- TASK DESCRIPTION:
All lines up to and including the one that contains "11 THE CHAIR: There is a time limit on the" are to be transcribed exactly, starting from the first line of the records.

- - -

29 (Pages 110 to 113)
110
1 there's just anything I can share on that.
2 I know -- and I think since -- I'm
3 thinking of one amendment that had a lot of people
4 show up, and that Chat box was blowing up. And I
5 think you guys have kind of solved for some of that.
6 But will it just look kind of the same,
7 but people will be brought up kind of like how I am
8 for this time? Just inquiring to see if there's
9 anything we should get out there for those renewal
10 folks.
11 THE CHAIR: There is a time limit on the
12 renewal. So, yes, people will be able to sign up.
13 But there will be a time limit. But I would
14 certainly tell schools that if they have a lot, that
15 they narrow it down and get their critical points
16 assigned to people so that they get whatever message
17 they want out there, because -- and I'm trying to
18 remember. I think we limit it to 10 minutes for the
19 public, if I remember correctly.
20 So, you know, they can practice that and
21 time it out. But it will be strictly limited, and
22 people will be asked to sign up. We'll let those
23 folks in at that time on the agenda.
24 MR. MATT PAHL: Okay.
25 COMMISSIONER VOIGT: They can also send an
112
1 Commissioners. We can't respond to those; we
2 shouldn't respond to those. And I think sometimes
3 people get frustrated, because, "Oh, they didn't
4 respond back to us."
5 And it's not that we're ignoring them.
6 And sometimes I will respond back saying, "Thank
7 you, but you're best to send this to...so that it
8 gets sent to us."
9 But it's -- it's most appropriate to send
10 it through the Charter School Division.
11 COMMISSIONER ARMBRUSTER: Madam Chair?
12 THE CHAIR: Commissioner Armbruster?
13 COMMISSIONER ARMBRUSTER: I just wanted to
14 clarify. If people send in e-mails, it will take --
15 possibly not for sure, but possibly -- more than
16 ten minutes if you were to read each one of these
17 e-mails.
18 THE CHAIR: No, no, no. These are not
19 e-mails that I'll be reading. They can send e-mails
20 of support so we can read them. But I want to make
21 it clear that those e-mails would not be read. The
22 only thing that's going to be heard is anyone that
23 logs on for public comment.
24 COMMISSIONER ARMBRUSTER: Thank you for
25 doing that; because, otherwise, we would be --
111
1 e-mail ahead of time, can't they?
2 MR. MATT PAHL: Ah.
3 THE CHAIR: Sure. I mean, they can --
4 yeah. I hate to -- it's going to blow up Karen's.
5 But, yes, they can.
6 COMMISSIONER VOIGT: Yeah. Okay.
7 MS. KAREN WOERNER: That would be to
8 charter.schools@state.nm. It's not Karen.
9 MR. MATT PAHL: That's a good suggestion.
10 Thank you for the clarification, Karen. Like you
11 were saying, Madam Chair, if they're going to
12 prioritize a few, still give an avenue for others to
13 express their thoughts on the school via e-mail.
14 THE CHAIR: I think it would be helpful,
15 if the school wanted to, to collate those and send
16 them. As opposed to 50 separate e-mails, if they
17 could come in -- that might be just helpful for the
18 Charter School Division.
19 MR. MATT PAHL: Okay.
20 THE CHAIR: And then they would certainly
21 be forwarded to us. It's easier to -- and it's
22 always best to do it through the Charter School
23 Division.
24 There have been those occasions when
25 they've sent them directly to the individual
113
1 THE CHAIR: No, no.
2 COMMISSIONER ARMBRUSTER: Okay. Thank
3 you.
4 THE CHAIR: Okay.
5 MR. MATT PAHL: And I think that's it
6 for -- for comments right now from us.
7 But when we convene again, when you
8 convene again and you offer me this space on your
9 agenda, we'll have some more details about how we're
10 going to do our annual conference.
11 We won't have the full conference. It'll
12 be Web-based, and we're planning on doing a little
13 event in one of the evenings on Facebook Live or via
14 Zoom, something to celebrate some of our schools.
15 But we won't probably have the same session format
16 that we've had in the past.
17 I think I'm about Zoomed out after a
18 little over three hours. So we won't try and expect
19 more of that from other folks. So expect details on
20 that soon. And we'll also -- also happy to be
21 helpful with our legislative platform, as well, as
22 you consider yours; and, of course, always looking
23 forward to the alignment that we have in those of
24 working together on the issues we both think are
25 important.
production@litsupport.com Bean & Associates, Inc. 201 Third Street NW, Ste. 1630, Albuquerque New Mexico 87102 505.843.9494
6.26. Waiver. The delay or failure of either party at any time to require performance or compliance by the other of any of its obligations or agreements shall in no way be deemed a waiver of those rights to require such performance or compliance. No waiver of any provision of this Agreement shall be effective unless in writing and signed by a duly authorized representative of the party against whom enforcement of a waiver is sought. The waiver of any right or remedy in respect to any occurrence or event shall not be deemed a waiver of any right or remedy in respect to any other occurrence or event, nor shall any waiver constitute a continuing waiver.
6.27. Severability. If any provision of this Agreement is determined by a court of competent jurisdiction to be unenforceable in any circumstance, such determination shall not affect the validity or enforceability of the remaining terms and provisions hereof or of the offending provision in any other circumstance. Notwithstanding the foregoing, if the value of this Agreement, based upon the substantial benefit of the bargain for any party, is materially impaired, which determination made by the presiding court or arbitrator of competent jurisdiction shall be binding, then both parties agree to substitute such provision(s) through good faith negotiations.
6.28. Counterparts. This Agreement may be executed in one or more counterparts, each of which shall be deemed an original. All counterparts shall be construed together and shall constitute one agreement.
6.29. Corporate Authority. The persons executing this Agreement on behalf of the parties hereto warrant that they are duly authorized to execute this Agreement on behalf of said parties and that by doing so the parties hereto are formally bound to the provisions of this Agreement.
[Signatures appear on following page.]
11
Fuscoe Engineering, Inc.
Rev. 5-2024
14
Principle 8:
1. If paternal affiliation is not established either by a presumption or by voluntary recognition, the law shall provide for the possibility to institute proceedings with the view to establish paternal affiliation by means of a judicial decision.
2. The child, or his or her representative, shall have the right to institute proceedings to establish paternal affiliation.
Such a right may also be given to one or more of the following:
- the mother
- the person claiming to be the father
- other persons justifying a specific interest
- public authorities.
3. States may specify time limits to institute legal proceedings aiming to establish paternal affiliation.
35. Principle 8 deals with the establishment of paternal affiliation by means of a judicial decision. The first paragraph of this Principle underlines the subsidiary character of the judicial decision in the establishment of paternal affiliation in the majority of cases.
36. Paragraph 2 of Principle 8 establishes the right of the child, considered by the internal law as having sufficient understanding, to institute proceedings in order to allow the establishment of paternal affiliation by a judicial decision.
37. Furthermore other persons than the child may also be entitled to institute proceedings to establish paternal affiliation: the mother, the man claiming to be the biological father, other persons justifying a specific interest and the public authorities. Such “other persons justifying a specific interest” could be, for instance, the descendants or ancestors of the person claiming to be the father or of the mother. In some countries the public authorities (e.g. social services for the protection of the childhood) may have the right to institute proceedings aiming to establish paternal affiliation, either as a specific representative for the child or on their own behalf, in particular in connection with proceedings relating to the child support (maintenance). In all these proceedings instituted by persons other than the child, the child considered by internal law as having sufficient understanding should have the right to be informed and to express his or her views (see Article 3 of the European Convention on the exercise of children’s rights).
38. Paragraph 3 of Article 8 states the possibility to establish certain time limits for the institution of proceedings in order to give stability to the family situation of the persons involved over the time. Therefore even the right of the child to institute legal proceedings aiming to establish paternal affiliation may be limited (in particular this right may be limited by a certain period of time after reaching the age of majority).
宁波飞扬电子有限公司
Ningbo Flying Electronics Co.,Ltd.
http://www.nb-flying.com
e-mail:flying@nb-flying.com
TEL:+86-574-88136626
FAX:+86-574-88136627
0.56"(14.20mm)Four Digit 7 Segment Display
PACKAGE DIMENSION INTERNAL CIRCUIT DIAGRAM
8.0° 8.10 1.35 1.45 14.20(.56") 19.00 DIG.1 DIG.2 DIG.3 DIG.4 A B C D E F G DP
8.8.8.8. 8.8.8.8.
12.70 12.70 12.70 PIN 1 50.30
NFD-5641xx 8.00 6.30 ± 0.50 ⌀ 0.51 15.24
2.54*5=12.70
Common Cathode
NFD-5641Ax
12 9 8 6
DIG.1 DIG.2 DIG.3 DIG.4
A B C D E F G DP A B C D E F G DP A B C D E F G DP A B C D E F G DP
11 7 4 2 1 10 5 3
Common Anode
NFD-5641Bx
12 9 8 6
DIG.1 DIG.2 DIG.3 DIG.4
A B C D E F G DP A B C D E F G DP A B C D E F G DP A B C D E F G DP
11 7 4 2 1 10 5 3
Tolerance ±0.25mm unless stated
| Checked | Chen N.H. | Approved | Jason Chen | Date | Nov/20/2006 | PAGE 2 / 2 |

- - -

- PROBLEM SOLUTION:
29 (Pages 110 to 113)
110
1 there's just anything I can share on that.
2 I know -- and I think since -- I'm
3 thinking of one amendment that had a lot of people
4 show up, and that Chat box was blowing up. And I
5 think you guys have kind of solved for some of that.
6 But will it just look kind of the same,
7 but people will be brought up kind of like how I am
8 for this time? Just inquiring to see if there's
9 anything we should get out there for those renewal
10 folks.
11 THE CHAIR: There is a time limit on the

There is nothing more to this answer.